The Syracuse Medical Legal Partnership (SMLP) is an interdisciplinary collaboration between the pediatric unit at SUNY Upstate Medical University and Syracuse University College of Law. SMLP provides legal advocacy to improve the overall health and well-being of vulnerable patient populations. SMLP also works to achieve systemic change through the multidisciplinary education of law students, medical students, residents, and other professionals whose expertise is important to this goal. Doctors and lawyers will learn to work collaboratively to attain favorable health outcomes for patients. Through this Partnership, patients receive critical legal assistance while professionals learn about using community resources and employing cooperative strategies to benefit patients and clients in their practices.

For Students

SMLP is a combined clinical offering and course for students interested in developing legal skills and policy analysis in children’s health. Students will provide non-litigation legal services (intake, advice, research, and referrals) for a busy pediatric clinic in Syracuse around legal issues that impact healthcare access and outcomes. This may include children’s access to education, safe housing, medical equipment, family court issues, government aid programs, transition-age youth, and more. Patients who have complex medical needs, are aging out of pediatric health care and social services, and need to preserve their legal rights, will be a special population served by this clinic. Students enrolled in the Syracuse Medical Legal Partnership must be co-enrolled in Child Health Policy and Legal Practice as the classroom component to this experiential course.

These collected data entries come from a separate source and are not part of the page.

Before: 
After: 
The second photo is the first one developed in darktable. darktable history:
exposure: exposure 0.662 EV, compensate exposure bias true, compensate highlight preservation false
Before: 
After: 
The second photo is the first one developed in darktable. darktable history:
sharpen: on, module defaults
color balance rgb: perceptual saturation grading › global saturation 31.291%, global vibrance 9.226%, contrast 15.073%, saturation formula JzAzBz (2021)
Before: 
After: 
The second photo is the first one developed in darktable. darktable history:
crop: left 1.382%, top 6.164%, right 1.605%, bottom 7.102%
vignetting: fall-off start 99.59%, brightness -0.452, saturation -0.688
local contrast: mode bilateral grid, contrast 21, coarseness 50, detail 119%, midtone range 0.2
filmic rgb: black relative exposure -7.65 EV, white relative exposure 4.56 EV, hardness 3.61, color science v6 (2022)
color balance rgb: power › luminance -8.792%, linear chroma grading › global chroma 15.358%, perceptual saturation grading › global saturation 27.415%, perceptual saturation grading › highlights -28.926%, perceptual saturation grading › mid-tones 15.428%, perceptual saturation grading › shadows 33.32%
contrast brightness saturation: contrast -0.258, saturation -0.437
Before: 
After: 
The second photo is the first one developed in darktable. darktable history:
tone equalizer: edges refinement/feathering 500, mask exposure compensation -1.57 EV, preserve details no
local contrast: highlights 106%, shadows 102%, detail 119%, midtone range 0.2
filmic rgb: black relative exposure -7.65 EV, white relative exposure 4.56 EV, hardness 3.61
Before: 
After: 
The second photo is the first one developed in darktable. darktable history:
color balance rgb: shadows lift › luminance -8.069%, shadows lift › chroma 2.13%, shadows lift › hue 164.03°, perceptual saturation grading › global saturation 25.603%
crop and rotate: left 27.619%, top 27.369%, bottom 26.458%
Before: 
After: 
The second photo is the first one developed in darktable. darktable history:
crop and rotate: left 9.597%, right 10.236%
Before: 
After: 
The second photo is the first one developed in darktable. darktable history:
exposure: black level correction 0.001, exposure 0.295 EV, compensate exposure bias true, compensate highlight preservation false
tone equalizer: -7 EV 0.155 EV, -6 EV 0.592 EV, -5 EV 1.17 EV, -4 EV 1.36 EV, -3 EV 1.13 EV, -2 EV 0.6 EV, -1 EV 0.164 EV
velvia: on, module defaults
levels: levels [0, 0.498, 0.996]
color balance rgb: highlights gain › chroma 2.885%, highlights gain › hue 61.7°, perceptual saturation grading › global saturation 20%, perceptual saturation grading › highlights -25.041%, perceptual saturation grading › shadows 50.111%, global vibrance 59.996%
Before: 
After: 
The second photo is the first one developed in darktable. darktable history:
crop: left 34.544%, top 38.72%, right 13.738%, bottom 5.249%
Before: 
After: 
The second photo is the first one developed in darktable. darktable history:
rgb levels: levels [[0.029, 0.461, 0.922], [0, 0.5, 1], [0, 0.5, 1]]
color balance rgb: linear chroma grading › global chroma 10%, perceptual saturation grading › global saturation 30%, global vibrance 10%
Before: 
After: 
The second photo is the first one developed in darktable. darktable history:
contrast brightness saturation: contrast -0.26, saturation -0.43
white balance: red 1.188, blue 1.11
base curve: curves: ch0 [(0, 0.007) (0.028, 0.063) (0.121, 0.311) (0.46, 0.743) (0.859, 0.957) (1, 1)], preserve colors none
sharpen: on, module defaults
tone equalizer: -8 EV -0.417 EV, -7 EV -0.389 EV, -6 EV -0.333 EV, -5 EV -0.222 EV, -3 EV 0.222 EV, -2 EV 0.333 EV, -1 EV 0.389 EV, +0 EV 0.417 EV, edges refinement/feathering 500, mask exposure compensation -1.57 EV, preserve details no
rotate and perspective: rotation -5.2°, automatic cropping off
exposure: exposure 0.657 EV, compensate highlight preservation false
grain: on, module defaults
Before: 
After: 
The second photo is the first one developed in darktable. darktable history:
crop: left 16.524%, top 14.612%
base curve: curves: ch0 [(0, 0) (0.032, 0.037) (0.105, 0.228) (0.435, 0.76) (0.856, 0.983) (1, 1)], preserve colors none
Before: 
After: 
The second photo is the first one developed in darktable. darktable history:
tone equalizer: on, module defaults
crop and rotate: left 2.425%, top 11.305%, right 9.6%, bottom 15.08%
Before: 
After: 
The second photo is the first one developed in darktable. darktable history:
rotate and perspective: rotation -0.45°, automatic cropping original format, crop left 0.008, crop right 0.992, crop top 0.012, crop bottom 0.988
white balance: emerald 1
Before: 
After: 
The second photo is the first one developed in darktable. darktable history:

Child Health Policy and Legal Practice is a 3-credit, interdisciplinary course that will address how law and policy impact children’s health in the United States and influence parental decision-making over children’s health. Additionally, the course explores the role of child-serving systems (family court, education, public health) and how they attempt to maximize child healthcare outcomes, and where they fall short. This experiential course will cover how child health policy is developed, implemented, evaluated, and influenced—as well as the myriad ways child health policy may impact seemingly unrelated policy discussions and decisions. This course is a co-requisite for students enrolled in the Syracuse Medical Legal Partnership.